Status tahanan berkaitan dengan kepentingan proses hukum, sedangkan pelaksanaan pidana terhadap seseorang baru berkaitan dengan putusan pengadilan yang telah berkekuatan hukum tetap.
Pemahaman seperti ini penting agar masyarakat tidak keliru membedakan antara tahanan, terdakwa, terpidana, dan warga binaan pemasyarakatan.
“Penegakan hukum yang benar harus dimulai dari proses yang benar pula. Karena itu, kami ingin masyarakat memahami bagaimana proses hukum berjalan sekaligus mengetahui hak dan kewajibannya,” jelas Ali.
Hukum Tegas, Pendekatan Tetap Humanis
Menurut Ali, penegakan hukum dan pendekatan kemanusiaan bukan dua hal yang harus dipertentangkan.
Hukum tetap harus ditegakkan terhadap setiap dugaan pelanggaran berdasarkan mekanisme yang berlaku. Namun, proses tersebut harus dilakukan dengan tetap menghormati martabat manusia dan asas hukum yang berlaku.
Pendekatan humanis dalam pembinaan, kata dia, diharapkan dapat membantu para tahanan menghadapi proses hukum dengan lebih tenang dan tidak kehilangan harapan.

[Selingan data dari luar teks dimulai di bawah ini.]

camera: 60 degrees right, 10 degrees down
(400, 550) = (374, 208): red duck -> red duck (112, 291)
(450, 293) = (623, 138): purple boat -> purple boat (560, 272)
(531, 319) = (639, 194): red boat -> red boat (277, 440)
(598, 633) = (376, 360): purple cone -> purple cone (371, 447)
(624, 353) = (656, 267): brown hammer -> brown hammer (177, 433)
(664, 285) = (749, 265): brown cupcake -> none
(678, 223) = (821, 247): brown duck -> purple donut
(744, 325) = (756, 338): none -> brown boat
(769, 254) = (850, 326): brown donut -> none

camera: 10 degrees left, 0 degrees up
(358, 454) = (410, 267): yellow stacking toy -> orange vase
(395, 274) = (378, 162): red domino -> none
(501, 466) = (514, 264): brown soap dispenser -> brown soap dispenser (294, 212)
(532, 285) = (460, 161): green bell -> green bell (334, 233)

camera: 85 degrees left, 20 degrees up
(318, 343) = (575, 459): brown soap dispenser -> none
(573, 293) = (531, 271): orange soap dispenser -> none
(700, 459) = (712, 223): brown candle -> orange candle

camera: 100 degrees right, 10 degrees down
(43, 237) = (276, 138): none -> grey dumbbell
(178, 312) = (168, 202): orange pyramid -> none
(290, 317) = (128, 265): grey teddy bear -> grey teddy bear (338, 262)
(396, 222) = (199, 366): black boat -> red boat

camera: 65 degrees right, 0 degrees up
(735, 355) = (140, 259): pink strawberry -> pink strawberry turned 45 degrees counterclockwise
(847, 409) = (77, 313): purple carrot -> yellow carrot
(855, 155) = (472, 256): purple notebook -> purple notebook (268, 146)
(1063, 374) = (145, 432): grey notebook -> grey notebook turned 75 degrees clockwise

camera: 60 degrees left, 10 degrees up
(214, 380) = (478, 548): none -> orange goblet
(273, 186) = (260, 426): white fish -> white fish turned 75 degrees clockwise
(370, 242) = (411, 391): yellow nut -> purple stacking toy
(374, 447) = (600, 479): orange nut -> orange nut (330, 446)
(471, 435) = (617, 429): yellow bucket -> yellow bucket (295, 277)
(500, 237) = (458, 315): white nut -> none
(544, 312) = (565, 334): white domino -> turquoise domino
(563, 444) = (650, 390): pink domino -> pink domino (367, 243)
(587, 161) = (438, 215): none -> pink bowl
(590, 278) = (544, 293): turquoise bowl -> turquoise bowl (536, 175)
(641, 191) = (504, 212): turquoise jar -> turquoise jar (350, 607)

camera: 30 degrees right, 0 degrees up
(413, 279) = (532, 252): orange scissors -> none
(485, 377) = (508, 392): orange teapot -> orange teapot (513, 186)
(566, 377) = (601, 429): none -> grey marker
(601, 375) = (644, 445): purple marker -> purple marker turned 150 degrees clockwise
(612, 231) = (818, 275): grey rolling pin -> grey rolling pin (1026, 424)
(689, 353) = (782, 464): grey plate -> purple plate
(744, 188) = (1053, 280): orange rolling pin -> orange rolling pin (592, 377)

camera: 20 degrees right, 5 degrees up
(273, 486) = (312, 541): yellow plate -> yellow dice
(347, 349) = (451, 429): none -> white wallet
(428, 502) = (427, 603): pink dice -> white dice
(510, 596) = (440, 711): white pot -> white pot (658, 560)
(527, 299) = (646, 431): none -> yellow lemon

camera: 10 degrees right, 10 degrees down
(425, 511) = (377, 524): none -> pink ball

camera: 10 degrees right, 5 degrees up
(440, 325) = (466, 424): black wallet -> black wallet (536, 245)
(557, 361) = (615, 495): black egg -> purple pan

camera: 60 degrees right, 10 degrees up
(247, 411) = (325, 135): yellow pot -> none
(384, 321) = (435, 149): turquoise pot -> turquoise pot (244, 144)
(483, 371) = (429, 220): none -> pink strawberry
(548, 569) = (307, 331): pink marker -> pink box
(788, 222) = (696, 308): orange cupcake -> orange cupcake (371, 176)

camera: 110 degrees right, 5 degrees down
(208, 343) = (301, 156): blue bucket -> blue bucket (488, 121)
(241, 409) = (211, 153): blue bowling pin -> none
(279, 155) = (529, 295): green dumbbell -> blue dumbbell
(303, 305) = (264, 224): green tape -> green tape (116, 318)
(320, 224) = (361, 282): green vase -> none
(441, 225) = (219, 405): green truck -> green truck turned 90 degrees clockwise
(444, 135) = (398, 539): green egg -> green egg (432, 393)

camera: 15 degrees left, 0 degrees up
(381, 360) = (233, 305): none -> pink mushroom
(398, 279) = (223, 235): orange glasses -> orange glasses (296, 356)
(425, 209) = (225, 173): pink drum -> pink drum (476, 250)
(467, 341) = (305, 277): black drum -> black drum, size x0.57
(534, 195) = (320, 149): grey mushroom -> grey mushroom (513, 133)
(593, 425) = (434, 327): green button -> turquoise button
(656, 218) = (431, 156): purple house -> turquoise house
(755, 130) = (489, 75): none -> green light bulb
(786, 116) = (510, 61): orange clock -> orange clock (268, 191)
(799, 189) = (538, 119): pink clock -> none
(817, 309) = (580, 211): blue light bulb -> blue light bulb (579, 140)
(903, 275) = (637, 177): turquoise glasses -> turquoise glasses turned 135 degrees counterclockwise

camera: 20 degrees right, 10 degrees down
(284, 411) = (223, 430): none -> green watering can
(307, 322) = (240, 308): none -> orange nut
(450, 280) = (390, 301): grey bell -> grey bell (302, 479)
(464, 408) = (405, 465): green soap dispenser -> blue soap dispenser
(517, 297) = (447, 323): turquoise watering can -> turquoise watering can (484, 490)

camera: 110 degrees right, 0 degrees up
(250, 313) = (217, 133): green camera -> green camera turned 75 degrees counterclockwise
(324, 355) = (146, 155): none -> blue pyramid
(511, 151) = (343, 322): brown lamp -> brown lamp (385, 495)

“Ketika seseorang sedang menghadapi persoalan hukum, jangan sampai pendekatan yang diberikan justru membuat mereka semakin terpuruk. Mereka perlu diberikan pemahaman hukum, pendampingan, dan pembinaan yang dapat menyentuh kesadaran dirinya,” katanya.
Pembinaan mental dan rohani juga diarahkan untuk membantu para tahanan melakukan introspeksi terhadap perjalanan hidupnya.
Dengan pendekatan tersebut, proses penahanan tidak hanya dipandang dari sisi pembatasan kebebasan, tetapi juga sebagai momentum untuk membangun kesadaran dan kesiapan menghadapi tahapan hukum berikutnya.